Callum Hassan

Personal information
- Date of birth: 23 January 1993 (age 32)
- Place of birth: Southwark, England
- Height: 6 ft 4 in (1.93 m)
- Position(s): Forward

Youth career
- 2009–2011: Hartlepool United

Senior career*
- Years: Team / Apps / (Gls)
- 2011–2012: Hartlepool United / 1 / (0)
- 2011: → Harrogate Town (loan) / 7 / (2)
- 2011: → Whitby Town (loan) / 5 / (1)
- 2012: Workington / 1 / (0)
- 2012: Blyth Spartans / 4 / (0)
- 2012: Bishop Auckland / 5 / (0)
- 2012: West Auckland Town / 0 / (0)
- 2013: Billingham Synthonia / 9 / (1)
- 2014: Harrogate Town / 2 / (1)
- 2014: → Whitby Town (loan) / 1 / (0)
- 2015: Kidderminster Harriers / 3 / (1)
- 2015: Telford United / 9 / (0)
- 2016: Witton Albion / 3 / (2)
- 2017: West Auckland Town / 10 / (4)
- 2017: Billingham Synthonia / 8 / (2)
- 2018: Colwyn Bay / 10 / (4)
- 2019: West Auckland Town
- 2019: Witton Albion
- 2021: Widnes / 2 / (0)
- 2021–2022: Runcorn Town

= Callum Hassan =

English footballer (born 1993)

Callum Hassan (born 23 January 1993), known as Cal Hassan, is an English footballer.

==Career==
On 15 August 2011, Hassan joined Conference North side Harrogate Town on a month-long loan deal, where he scored twice from seven league appearances.

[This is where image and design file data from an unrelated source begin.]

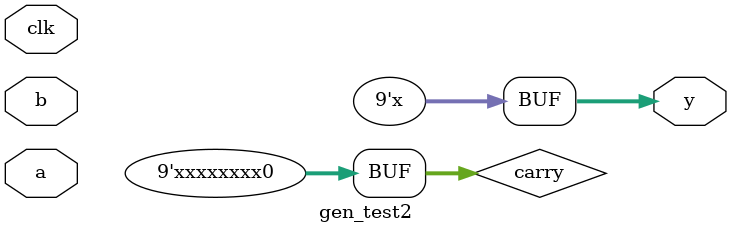
<source format=v>
/* Generated by Yosys 0.62+39 (git sha1 131911291-dirty, g++ 11.4.0-1ubuntu1~22.04.2 -Og -fPIC) */

(* src = "dut.sv:1.1-24.10" *)
(* top =  1  *)
module gen_test2(clk, a, b, y);
  (* src = "dut.sv:1.18-1.21" *)
  input clk;
  wire clk;
  (* src = "dut.sv:1.23-1.24" *)
  input [7:0] a;
  wire [7:0] a;
  (* src = "dut.sv:1.26-1.27" *)
  input [7:0] b;
  wire [7:0] b;
  (* src = "dut.sv:1.29-1.30" *)
  output [8:0] y;
  wire [8:0] y;
  (* \reg  = 32'd1 *)
  (* src = "dut.sv:8.11-8.16" *)
  wire [8:0] carry;
  assign carry = 9'bxxxxxxxx0;
  assign y = 9'hxxx;
endmodule

</source>
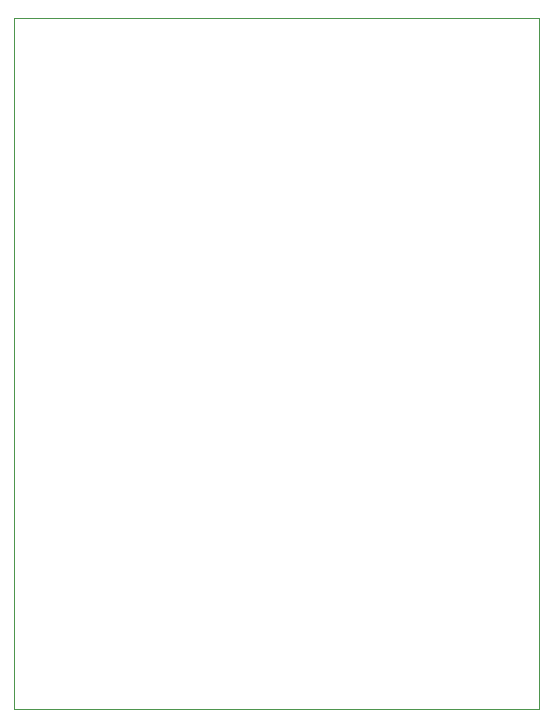
<source format=gbr>
%TF.GenerationSoftware,KiCad,Pcbnew,8.0.5*%
%TF.CreationDate,2025-06-13T10:45:40+02:00*%
%TF.ProjectId,elektroFrogExtensionSMD,656c656b-7472-46f4-9672-6f6745787465,rev?*%
%TF.SameCoordinates,Original*%
%TF.FileFunction,Profile,NP*%
%FSLAX46Y46*%
G04 Gerber Fmt 4.6, Leading zero omitted, Abs format (unit mm)*
G04 Created by KiCad (PCBNEW 8.0.5) date 2025-06-13 10:45:40*
%MOMM*%
%LPD*%
G01*
G04 APERTURE LIST*
%TA.AperFunction,Profile*%
%ADD10C,0.100000*%
%TD*%
G04 APERTURE END LIST*
D10*
X197500000Y-77000000D02*
X242000000Y-77000000D01*
X242000000Y-135500000D01*
X197500000Y-135500000D01*
X197500000Y-77000000D01*
M02*

</source>
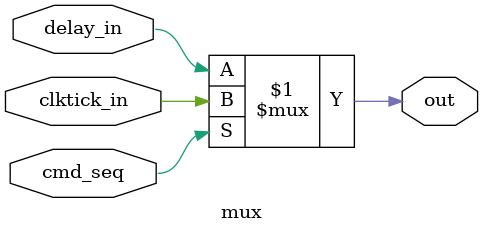
<source format=sv>
module mux (
    input   logic       clktick_in,
    input   logic       delay_in,
    input   logic       cmd_seq,
    output  logic       out
);

assign out = cmd_seq ? clktick_in : delay_in;

endmodule

</source>
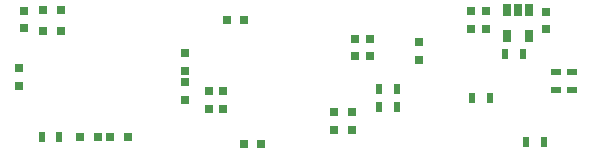
<source format=gbp>
G04 #@! TF.FileFunction,Paste,Bot*
%FSLAX46Y46*%
G04 Gerber Fmt 4.6, Leading zero omitted, Abs format (unit mm)*
G04 Created by KiCad (PCBNEW 4.0.6) date 10/14/17 17:52:05*
%MOMM*%
%LPD*%
G01*
G04 APERTURE LIST*
%ADD10C,0.150000*%
%ADD11R,0.750000X0.800000*%
%ADD12R,0.500000X0.900000*%
%ADD13R,0.900000X0.500000*%
%ADD14R,0.800000X0.750000*%
%ADD15R,0.650000X1.060000*%
G04 APERTURE END LIST*
D10*
D11*
X61645800Y-17346800D03*
X61645800Y-18846800D03*
D12*
X59664600Y-20904200D03*
X58164600Y-20904200D03*
D11*
X43662600Y-25855800D03*
X43662600Y-27355800D03*
D13*
X63855600Y-22479000D03*
X63855600Y-23979000D03*
D12*
X61468000Y-28346400D03*
X59968000Y-28346400D03*
X56846600Y-24663400D03*
X55346600Y-24663400D03*
X49022000Y-23876000D03*
X47522000Y-23876000D03*
D13*
X62509400Y-22479000D03*
X62509400Y-23979000D03*
D14*
X24714200Y-27929840D03*
X26214200Y-27929840D03*
D11*
X31089600Y-23291800D03*
X31089600Y-24791800D03*
X31089600Y-22353400D03*
X31089600Y-20853400D03*
D12*
X20423000Y-27940000D03*
X18923000Y-27940000D03*
D11*
X16967200Y-23623400D03*
X16967200Y-22123400D03*
D14*
X37515800Y-28549600D03*
X36015800Y-28549600D03*
D11*
X50901600Y-21439000D03*
X50901600Y-19939000D03*
D14*
X34593400Y-18034000D03*
X36093400Y-18034000D03*
D11*
X34239200Y-25577800D03*
X34239200Y-24077800D03*
X45440600Y-21132800D03*
X45440600Y-19632800D03*
D14*
X23674200Y-27929840D03*
X22174200Y-27929840D03*
D12*
X47522000Y-25400000D03*
X49022000Y-25400000D03*
D15*
X58298000Y-17221200D03*
X59248000Y-17221200D03*
X60198000Y-17221200D03*
X60198000Y-19421200D03*
X58298000Y-19421200D03*
D11*
X56515000Y-17296000D03*
X56515000Y-18796000D03*
D14*
X19023200Y-17221200D03*
X20523200Y-17221200D03*
D11*
X17449800Y-17272000D03*
X17449800Y-18772000D03*
D14*
X20523200Y-19024600D03*
X19023200Y-19024600D03*
D11*
X55245000Y-18796000D03*
X55245000Y-17296000D03*
X33070800Y-25591200D03*
X33070800Y-24091200D03*
X46761400Y-19634200D03*
X46761400Y-21134200D03*
X45212000Y-27357200D03*
X45212000Y-25857200D03*
M02*

</source>
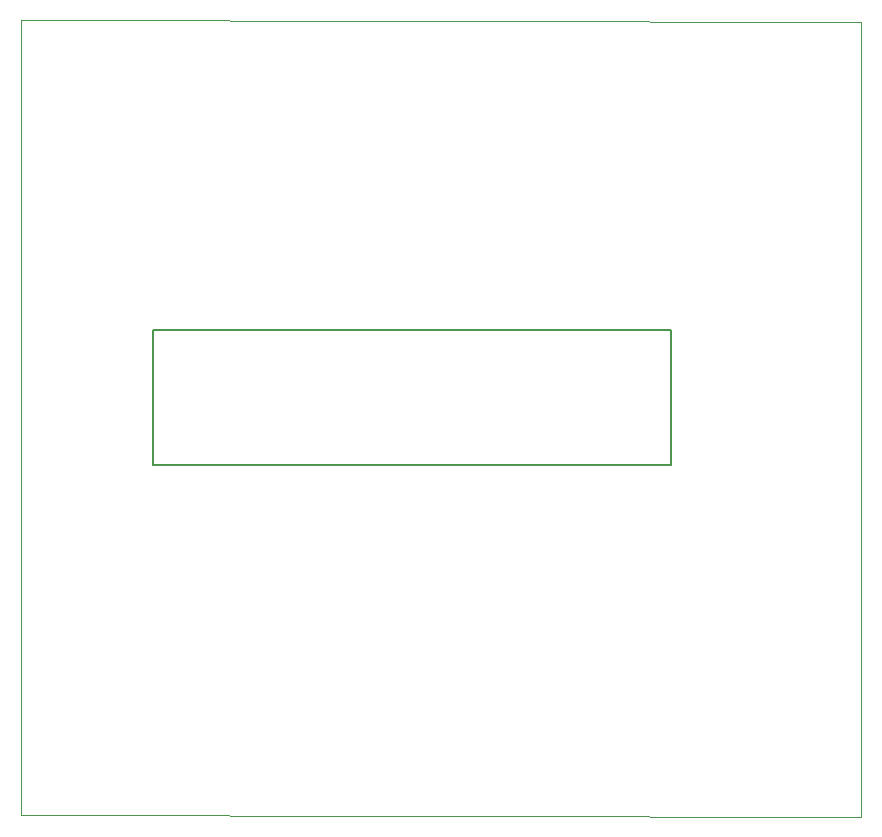
<source format=gbr>
G04 EAGLE Gerber RS-274X export*
G75*
%MOMM*%
%FSLAX34Y34*%
%LPD*%
%INProfile*%
%IPPOS*%
%AMOC8*
5,1,8,0,0,1.08239X$1,22.5*%
G01*
%ADD10C,0.000000*%
%ADD11C,0.152400*%


D10*
X-457Y406D02*
X711048Y-1168D01*
X711048Y672332D01*
X-457Y673906D01*
X-457Y406D01*
D11*
X111303Y411582D02*
X549453Y411582D01*
X549453Y297282D01*
X111303Y297282D01*
X111303Y411582D01*
M02*

</source>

A month later he was again sent out on loan, this time to Whitby Town, where he played three times in the Northern Premier League and scored an equalising goal against North Ferriby United in the FA Cup to help Whitby progress to the third qualifying round.

Hassan made his senior debut for Hartlepool on 14 January 2012 against Exeter City in Football League One, coming on as a substitute for James Brown in the 80th minute. Hassan was released on 10 May 2012.

After his release from Hartlepool, Callum went on trial with Huddersfield Town, Notts County, Workington and Whitby Town. He signed for Conference North side Workington in August 2012 on a pay-as-you-play deal after being recommended to Workington boss Darren Edmondson by his former Hartlepool coach Mick Wadsworth.

In September 2012, Hassan moved again to Northern Premier League side Blyth Spartans on a free transfer. He scored his first goal for Blyth in the F.A. Trophy first qualifying round in a 4–1 defeat to Witton Albion but left the club in mid October.

Callum then moved to Northern League side Bishop Auckland where he played his game on 2 November in a 4–0 defeat to Spennymoor Town coming on as a half-time substitute. It was announced via Bishop Auckland's Twitter account on 26 November that he had been released by the club.

In early December 2012 Callum signed for Bishops local Northern League rivals West Auckland.

In March 2013, Hassan joined Billingham Synthonia and he scored his first goal for the Synners in a 2–0 win against Sunderland RCA. In 2014, the forward rejoined Harrogate Town and was released in October 2014.

In 2015, Hassan began trials with Portsmouth and impressed fans with a brief appearance in a 1–1 draw against neighbours Havant & Waterlooville at Westleigh Park. In October 2015, Hassan joined Kidderminster Harriers on a short-term deal and scored on his first start for the club. Callum has gained cult status with local fans due to his unusually strong physique and outstanding work rate.

In August 2018, Hassan joined Colwyn Bay in Wales. He then returned to West Auckland Town, before returning to one of his other former clubs in August 2019, Witton Albion. where he stayed until September.

In 2021 he returned to the game, first signing for Widnes in November 2021 before moving to Runcorn Town at the end of December.

==Personal life==
Born in Southwark lin 1993, Hassan was adopted as a baby and relocated to Hartlepool with his mum, Ann. Hassan went through the junior ranks at Middlesbrough Football Club before signing with Hartlepool United under-16s. Callum is now enjoying a luxury life after setting up his wealth management company.